I’ve managed to track down the problem which is actually in the CDK plugin:

It seems that 3D Coordinates node does not output a proper ‘Missing Cell’, but instead a CDKCell with null molecule, which then breaks when you attempt to get the SDF block from it. I’m not sure who the maintainers of the CDK plugin are, so I’m going to tag @thor and @gab1one here to see if they can put us in touch with them.

We’ve not come across this behaviour having not tried to use the CDK nodes previously. Incidentally, the Molecule to CDK node thinks it can parse that molecule OK, but leaves out any input rows with missing values, which was also confusing behaviour.

EDIT: Some further digging reveals that the problem is the CDK toolkit believes it can process the above input, but it’s deserialization step fails to retrieve it. In particular the SmilesParser call in line 125 here throws a SmilesParseException:

Steve

2 Likes

To the best of my knowledge, the forum user @egonw is the contact for the CDK nodes.

btw you can take a look at the cdk nodes sources here: https://github.com/cdk/nodes4knime

2 Likes

@Iolanda - if you want to make it work with CDK, then if you use a CDK to Molecule node before the PMI node then that will replace the molecule it cannot read with a missing cell and all is ‘well’ (well, nearly!)

Steve

2 Likes

Hi @Vernalis Steve, happy to hear that the whole story was useful to identify that issue! :slight_smile:
I got the impression that the problem was on the way how the cell was “labeled” as also the filtering of missing values didn’t work. Ok all good! And thank you for tip on putting a “molecule node” in between!
Best
Iolanda

Yes, basically in this case, when the CDK Renderer tries to render the cell contents it can’t read the molecule back in from the store and displays a ‘?’, which happens to look very like a normal Missing Value!
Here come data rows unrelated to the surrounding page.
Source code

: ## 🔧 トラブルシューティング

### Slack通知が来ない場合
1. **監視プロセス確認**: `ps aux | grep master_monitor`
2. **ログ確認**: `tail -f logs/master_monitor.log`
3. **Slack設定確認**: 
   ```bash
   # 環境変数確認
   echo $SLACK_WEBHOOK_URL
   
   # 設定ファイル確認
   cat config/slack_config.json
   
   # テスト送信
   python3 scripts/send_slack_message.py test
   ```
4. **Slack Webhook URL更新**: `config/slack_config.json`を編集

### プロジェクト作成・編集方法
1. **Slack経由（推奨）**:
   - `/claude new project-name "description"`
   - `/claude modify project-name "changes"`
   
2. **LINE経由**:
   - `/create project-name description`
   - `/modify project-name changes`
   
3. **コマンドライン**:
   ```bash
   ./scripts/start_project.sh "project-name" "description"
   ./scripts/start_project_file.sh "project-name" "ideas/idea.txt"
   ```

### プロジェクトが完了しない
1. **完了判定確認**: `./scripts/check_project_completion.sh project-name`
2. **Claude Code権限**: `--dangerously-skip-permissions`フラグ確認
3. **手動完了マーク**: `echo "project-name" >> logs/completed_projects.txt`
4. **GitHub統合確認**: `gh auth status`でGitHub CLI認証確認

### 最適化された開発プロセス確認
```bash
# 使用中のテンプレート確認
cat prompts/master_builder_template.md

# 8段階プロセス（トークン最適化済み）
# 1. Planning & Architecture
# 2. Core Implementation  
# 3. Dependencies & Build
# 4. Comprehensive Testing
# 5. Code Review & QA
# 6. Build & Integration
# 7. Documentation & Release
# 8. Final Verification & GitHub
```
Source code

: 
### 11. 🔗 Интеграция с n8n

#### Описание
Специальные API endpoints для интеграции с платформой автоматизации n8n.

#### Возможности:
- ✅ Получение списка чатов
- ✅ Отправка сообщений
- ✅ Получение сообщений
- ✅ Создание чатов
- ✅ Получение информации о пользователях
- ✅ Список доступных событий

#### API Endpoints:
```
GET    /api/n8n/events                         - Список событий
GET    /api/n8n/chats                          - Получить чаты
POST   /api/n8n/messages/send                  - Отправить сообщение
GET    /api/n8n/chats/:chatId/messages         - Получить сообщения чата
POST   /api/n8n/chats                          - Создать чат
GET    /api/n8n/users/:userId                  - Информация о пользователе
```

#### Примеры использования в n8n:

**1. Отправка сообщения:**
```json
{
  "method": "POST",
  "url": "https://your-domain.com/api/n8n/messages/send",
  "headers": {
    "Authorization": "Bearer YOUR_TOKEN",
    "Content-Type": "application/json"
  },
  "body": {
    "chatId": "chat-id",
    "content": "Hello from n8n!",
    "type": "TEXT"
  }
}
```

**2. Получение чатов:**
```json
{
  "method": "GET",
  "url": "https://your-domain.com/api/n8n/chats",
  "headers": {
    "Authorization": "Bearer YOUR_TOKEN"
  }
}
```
I think it is probably actually a problem deep within the CDK toolkit rather than KNIME itself. The KNIME CDK Cell stores a molecule by writing the SMILES String representation followed by various add-ons (co-ordinates, atom types, bond colouring etc). During coordinate generation, explicit H’s are added (but not to the c1nncc1 ring, as that could be a radical as implied!), and once they are present the written SMILES then is rejected.

Steve

1 Like

Thanks Steve (@Vernalis) ! Yes all clear now! I managed to do all calculations on my dataset, however now I threw the ChEMBL database in the workflow, filtered 100K structures and did all the rest. The 3D coordinates works but again it has found some structures that it is not able to convert into a 3D space. So I have tried to introduce the CDK to molecule node but it doesn’t seem to solve the problem.
I understand that it is all a matters of the CDK nodes so I shouldn’t probably continue to bother you :slight_smile: Maybe @egonw can you look at that?

1 Like

The alternative is to use one of the RDKit-based conformation nodes:

or from the Vernalis nodes:

(But yes, it would be really nice if the CDK nodes worked too!)

Steve

1 Like

Perfect Steve, I will give them a look!
Thank you!!

1 Like

This topic was automatically closed 90 days after the last reply. New replies are no longer allowed.